(Data extracted from a collection)
○ ○ ○
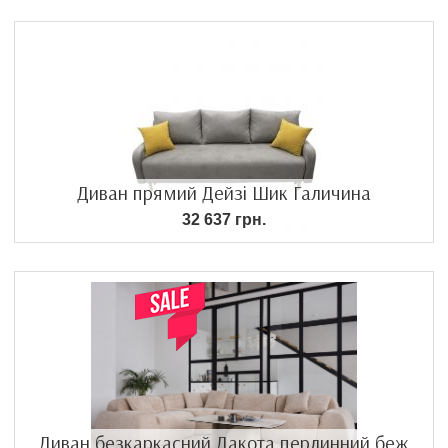
Диван прямий Дейзі Шик Галичина
32 637 грн.
Диван безкаркасний Дакота перлинний беж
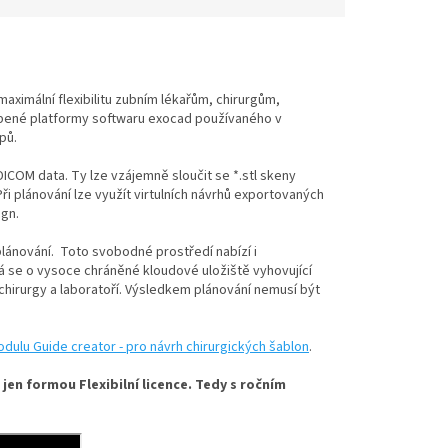
maximální flexibilitu zubním lékařům, chirurgům,
líbené platformy softwaru exocad používaného v
pů.
DICOM data. Ty lze vzájemně sloučit se *.stl skeny
ři plánování lze využít virtulních návrhů exportovaných
ign.
plánování. Toto svobodné prostředí nabízí i
ná se o vysoce chráněné kloudové uložiště vyhovující
chirurgy a laboratoří. Výsledkem plánování nemusí být
dulu Guide creator - pro návrh chirurgických šablon
.
jen formou Flexibilní licence. Tedy s ročním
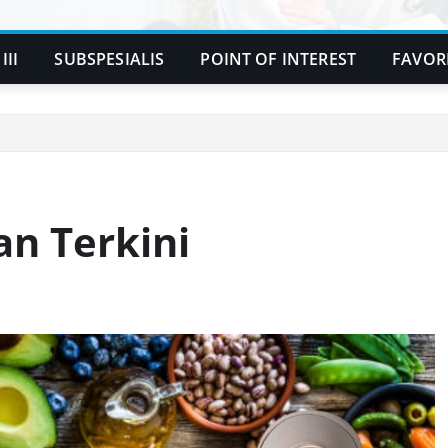
III
SUBSPESIALIS
POINT OF INTEREST
FAVOR
an Terkini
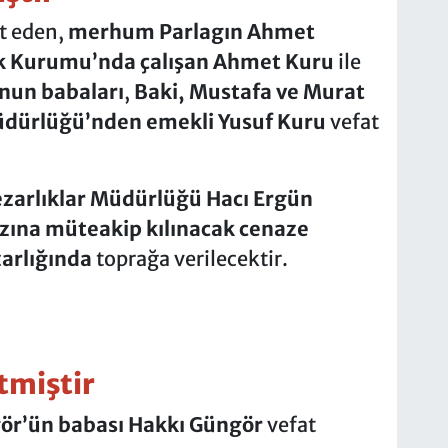
t eden,
merhum Parlagın Ahmet
ik Kurumu’nda çalışan Ahmet Kuru
ile
nun babaları
,
Baki, Mustafa ve Murat
üdürlüğü’nden emekli
Yusuf Kuru
vefat
arlıklar Müdürlüğü Hacı Ergün
zına müteakip kılınacak cenaze
arlığında
toprağa verilecektir.
tmiştir
ör’ün babası
Hakkı Güngör
vefat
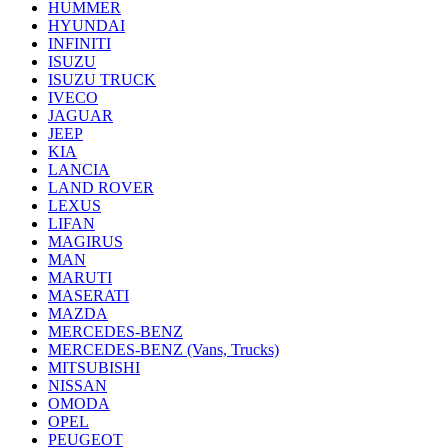
HUMMER
HYUNDAI
INFINITI
ISUZU
ISUZU TRUCK
IVECO
JAGUAR
JEEP
KIA
LANCIA
LAND ROVER
LEXUS
LIFAN
MAGIRUS
MAN
MARUTI
MASERATI
MAZDA
MERCEDES-BENZ
MERCEDES-BENZ (Vans, Trucks)
MITSUBISHI
NISSAN
OMODA
OPEL
PEUGEOT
○ ○ ○
• What the task asks
What is needed is a copy of every line above in which "plánování" appears.

• Exercise solution
ři plánování lze využít virtulních návrhů exportovaných
plánování. Toto svobodné prostředí nabízí i
chirurgy a laboratoří. Výsledkem plánování nemusí být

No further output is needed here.